Max Van Alstine

Degeneration (Undressing), 2022

Acrylic Mural
117”x94”

This mural follows a narrative of disrobing, in which a powerful figure is stripped of the body of his own creation. Each layer pulled away reveals a new form, and gradually the figure which at first poses with the carcasses of serpentine creatures (“worms”) is reduced to one himself.

Burning Bridges / View From the Staten Island Ferry, 2022

Acrylic on Canvas
36”x24”

Burning a bridge, or committing to a course which one can’t turn back from.
This painting is mounted on top of a mural.

Studio Installation I, 2021

Acrylic Mural
122”x94”

This installation combines a series of woodcut prints and wall paintings which represent the beginnings of this body of work. These paintings were done without specific aesthetic intention, following an impulse which aimed to generate the first images of this world.
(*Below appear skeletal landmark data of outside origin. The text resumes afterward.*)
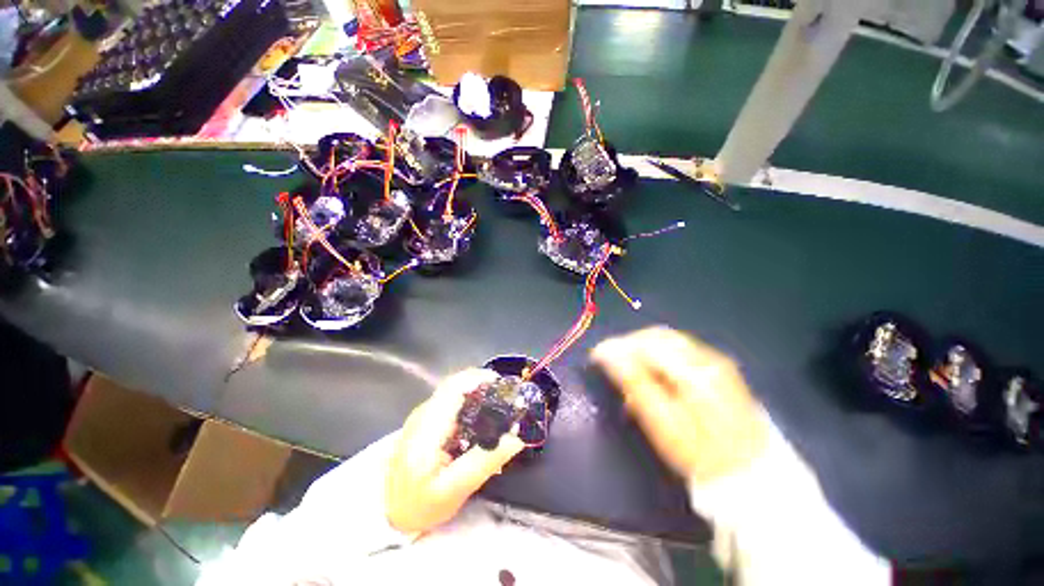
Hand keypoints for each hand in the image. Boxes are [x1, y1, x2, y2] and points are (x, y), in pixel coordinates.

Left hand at [385, 369, 525, 533]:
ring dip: (477, 391)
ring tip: (499, 406)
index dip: (480, 378)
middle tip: (507, 397)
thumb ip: (486, 461)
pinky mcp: (425, 420)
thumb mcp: (455, 489)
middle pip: (456, 384)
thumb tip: (516, 437)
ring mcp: (423, 415)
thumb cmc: (419, 505)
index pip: (455, 387)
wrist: (387, 514)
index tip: (504, 386)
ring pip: (454, 390)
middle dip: (483, 384)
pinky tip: (480, 417)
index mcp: (428, 426)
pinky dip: (469, 401)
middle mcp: (424, 412)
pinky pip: (451, 401)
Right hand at [591, 327, 768, 483]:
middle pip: (657, 335)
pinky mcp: (716, 367)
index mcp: (694, 370)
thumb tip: (605, 353)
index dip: (617, 346)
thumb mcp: (662, 422)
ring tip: (626, 365)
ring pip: (667, 339)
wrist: (749, 475)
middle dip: (628, 343)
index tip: (596, 356)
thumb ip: (634, 382)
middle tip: (609, 361)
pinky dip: (656, 353)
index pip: (646, 344)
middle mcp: (706, 356)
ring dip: (641, 347)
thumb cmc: (700, 455)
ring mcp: (714, 360)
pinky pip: (678, 348)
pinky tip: (650, 370)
The characters depicted here would evolve into some of the primary characters involved in this world building.

Soft Helm, 2021

Plaster Gauze, Wire, Nylon, Acrylic Paint
10”x8”x12”

This sculpture models a helmet which might belong to a mature or fully-developed “worm”, which conceals itself with armor or other heavy defensive garments. The materials employed contrast the expectations of armor which is hard, heavy, masculine–with the softness of a stuffed object.

Cicada Opera I, 2021

Wood Block Print on Paper
15”x12”

Depicted in this print is an anthropomorphised struggle between cicadas and the cicada-killer wasp, which hijacks the body of a cicada in order to gestate its own offspring. This print dramatizes this violent conflict as seen through a cicada society

Fantasy of Your Own Body, 2021

Acrylic on MDF
48”x48”

Exploring the adolescent phase of a worm's life, this painting explores feelings of guilt and shame surrounding the body and sexuality. It is concerned with narratives of queerness and predation.
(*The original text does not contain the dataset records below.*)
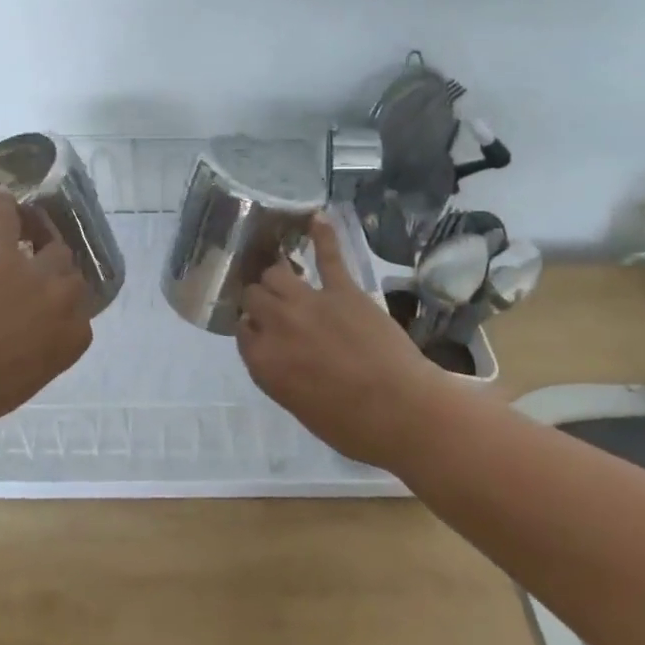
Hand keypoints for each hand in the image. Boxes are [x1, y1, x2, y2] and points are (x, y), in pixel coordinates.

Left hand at [0, 192, 93, 433]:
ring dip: (46, 239)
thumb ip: (47, 351)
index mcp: (75, 338)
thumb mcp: (31, 379)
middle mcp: (65, 301)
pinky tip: (3, 194)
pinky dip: (7, 207)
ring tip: (37, 229)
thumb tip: (39, 336)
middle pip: (72, 276)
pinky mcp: (3, 257)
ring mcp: (37, 275)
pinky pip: (10, 224)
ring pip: (54, 247)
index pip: (83, 315)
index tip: (50, 313)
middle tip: (40, 276)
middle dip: (58, 277)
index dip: (66, 311)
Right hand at [236, 215, 441, 469]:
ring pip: (276, 273)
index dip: (251, 329)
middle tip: (271, 306)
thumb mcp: (299, 407)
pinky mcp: (343, 289)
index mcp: (263, 362)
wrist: (403, 412)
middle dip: (258, 300)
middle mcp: (277, 326)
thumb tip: (274, 352)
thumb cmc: (352, 426)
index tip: (261, 332)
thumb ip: (278, 373)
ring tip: (283, 276)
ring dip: (276, 275)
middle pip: (253, 297)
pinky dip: (322, 235)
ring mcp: (309, 302)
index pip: (241, 331)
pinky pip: (328, 255)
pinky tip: (315, 217)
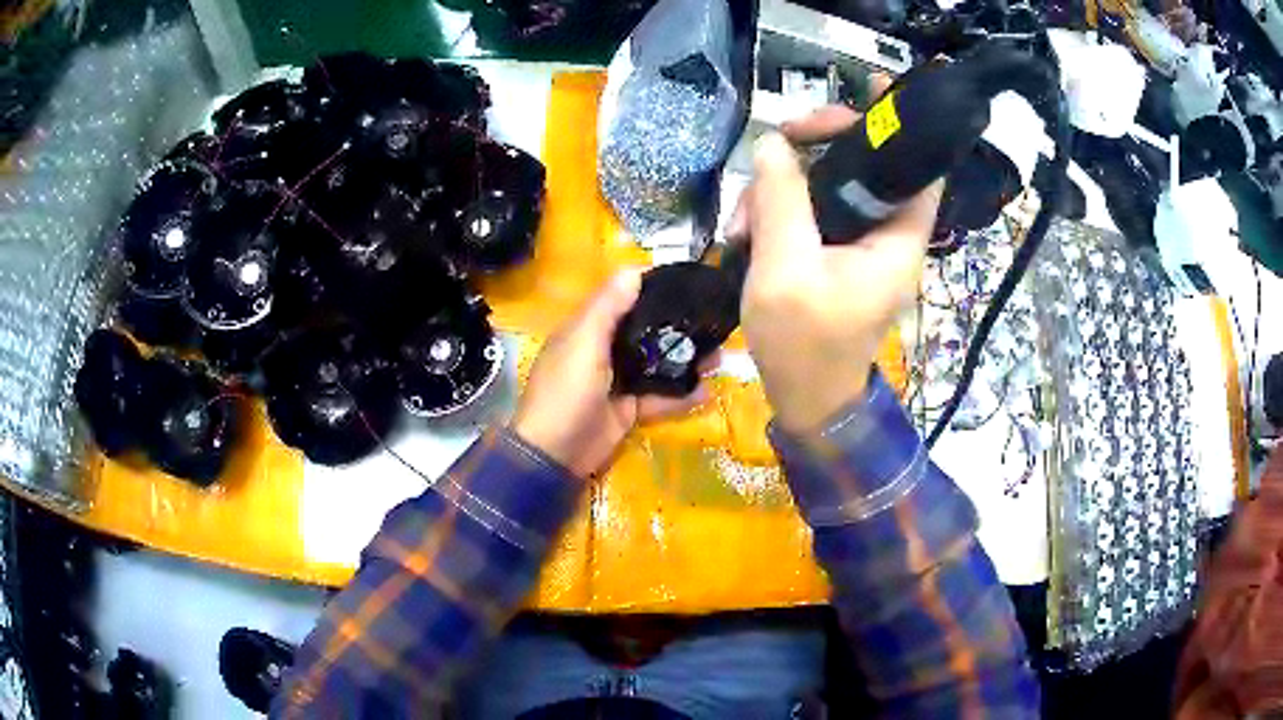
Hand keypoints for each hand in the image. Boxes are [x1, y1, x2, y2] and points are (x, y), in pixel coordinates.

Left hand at [512, 271, 710, 478]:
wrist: (554, 454)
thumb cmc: (565, 392)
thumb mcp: (583, 344)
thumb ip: (607, 308)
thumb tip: (634, 270)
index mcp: (587, 330)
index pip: (622, 300)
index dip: (652, 290)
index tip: (688, 284)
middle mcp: (603, 351)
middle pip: (646, 333)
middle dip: (677, 329)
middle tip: (713, 324)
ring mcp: (617, 383)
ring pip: (656, 365)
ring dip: (685, 361)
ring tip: (718, 358)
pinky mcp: (628, 410)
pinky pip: (659, 399)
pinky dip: (681, 397)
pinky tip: (707, 392)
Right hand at [727, 106, 941, 435]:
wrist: (806, 402)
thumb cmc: (804, 347)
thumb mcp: (784, 272)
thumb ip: (781, 202)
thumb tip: (772, 145)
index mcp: (897, 239)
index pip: (919, 167)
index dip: (899, 124)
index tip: (866, 88)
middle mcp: (888, 235)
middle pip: (865, 165)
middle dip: (819, 146)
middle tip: (777, 140)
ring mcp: (861, 245)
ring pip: (829, 186)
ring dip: (783, 187)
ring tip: (742, 219)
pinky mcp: (837, 254)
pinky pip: (812, 212)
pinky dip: (779, 211)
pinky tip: (746, 230)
Fantasy of Your Own Body (detail)

Artist Statement

Working in acrylic painting, wood cut, and sculpture utilizing various materials I have developed a complex fantasy world where archetypal characters encounter their surroundings, each other, and mysterious forces of the universe. Through them I am able to seek understanding of my own life and material existence, as I sometimes feel as though I am living on an alien planet. Through these figures, often inhuman or almost human forms, a breadth of relationships and experiences are explored. The intensity of these experiences are reflected in the armored, combatant forms of many of these characters.

I aim to balance careful rendering with loose, intense linework to define forms and locations, taking inspiration from both formal painting techniques and the campy, exuberant world of sci-fi, fantasy, and comic book illustration. In this work I also explore the role of analog materials in a world building practice, something which has become heavily immersed in digital forms of creation. The world building here moves between my own real experiences and a fantastic, imagined world which draws heavily on medieval visual styling. This work is also concerned with the conception of fantasy as an escapist medium, and questions that viewpoint by considering fantasy as an extension of the mythic tradition. In the development of this world I have undertaken a “journey” into an internal realm, where rather than making dictations about the content of the world it reveals itself to me through the imaginative process.